Las consecuencias de este repliegue son extraordinariamente negativas para los intereses europeos. No es una novedad que Europa choque con Rusia; de hecho no se puede entender la historia del continente sin esa dialéctica de confrontación recurrente, sin la construcción de Rusia como su gran Otro oriental. Desgraciadamente, tampoco es una novedad que la estrategia europea fracase en su empeño de manera rotunda. Hace ocho años del Maidan y de Crimea, catorce de la crisis en Georgia. En este tiempo no se puede decir que la situación democrática en Rusia haya mejorado, mientras que en varios países europeos, especialmente en la periferia este, ésta ha empeorado significativamente. Hoy la UE se encuentra en una posición de vulnerabilidad energética aguda, atrapada en una incómoda y cuestionable estrategia de disuasión militar, con escasa capacidad de influencia sobre el devenir de una crisis que amenaza con afectarla de lleno. Medida a partir de sus efectos y sus resultados, la política europea hacia Rusia ha resultado ineficaz, peligrosa y fallida.

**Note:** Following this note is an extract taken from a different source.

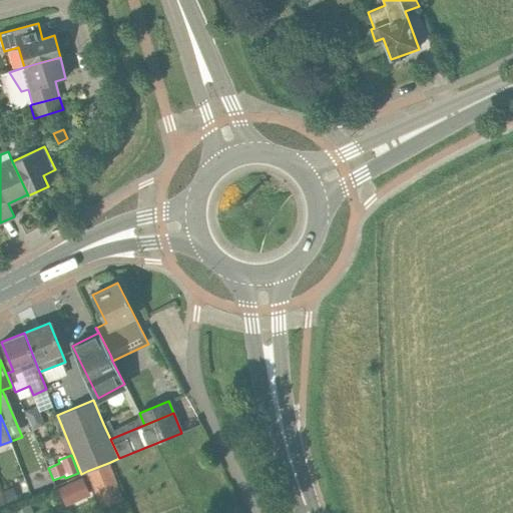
[(119,489),(108,463),(87,471),(98,497),(119,489)]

¿No deberíamos medir esa política a partir de sus intenciones, de la defensa de la democracia y los derechos humanos como valores que en teoría la inspiran? El problema no es solo que la geometría de ese discurso haya sido siempre más bien variable, o que sus contradicciones sean cada vez más flagrantes dentro y fuera de las fronteras de la Unión. El problema de fondo es que la teoría y el discurso de la política exterior europea se concibieron para un mundo que ya no existe. Entonces la UE quiso pensarse como modelo para un espacio occidentalizado, pacificado y global. Hoy, cuando ese espacio ha vuelto a llenarse de estrías, de esferas y conflictos, esa proyección de sí misma ya no encuentra casi ningún anclaje real. En ese hiato, en esa distancia entre aspiración y realidad sufre hoy la identidad europea, incapaz de reconciliarse consigo misma o de proyectarse de manera independiente hacia el futuro. Una cosa parece clara: la peor manera de afrontar esa brecha sería normalizar la posibilidad de una guerra en su flanco oriental.